**What the task asks**. Report back every line below that carries the word "nghiệp".

Dataset entries
--

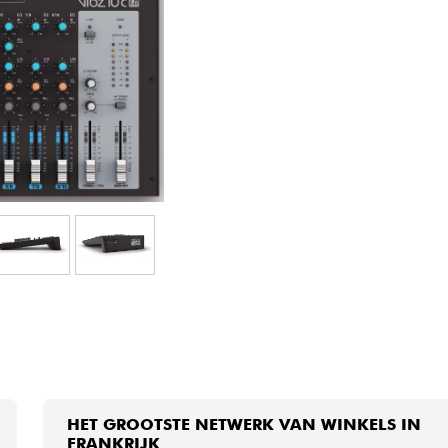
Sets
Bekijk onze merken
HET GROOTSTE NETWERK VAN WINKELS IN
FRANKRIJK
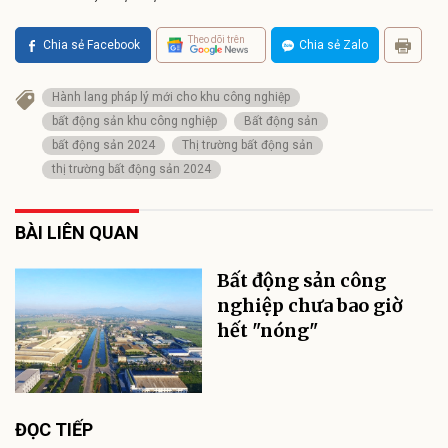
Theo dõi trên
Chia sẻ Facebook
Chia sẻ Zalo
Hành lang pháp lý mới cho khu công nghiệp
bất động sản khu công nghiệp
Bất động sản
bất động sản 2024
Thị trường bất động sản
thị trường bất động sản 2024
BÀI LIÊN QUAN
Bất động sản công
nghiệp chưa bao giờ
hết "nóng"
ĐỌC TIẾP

--

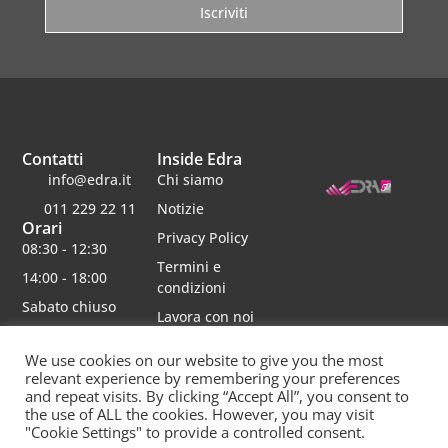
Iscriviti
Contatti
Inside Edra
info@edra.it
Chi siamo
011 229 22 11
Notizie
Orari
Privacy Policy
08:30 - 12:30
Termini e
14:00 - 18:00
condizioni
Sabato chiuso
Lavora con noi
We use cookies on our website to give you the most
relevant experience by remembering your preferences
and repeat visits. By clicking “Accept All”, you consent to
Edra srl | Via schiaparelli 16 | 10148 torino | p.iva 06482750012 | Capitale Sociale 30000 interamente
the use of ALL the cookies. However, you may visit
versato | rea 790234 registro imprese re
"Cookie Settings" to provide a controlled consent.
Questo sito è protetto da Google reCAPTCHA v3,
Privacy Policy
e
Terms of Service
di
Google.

--

**Response area**.
Hành lang pháp lý mới cho khu công nghiệp
bất động sản khu công nghiệp
nghiệp chưa bao giờ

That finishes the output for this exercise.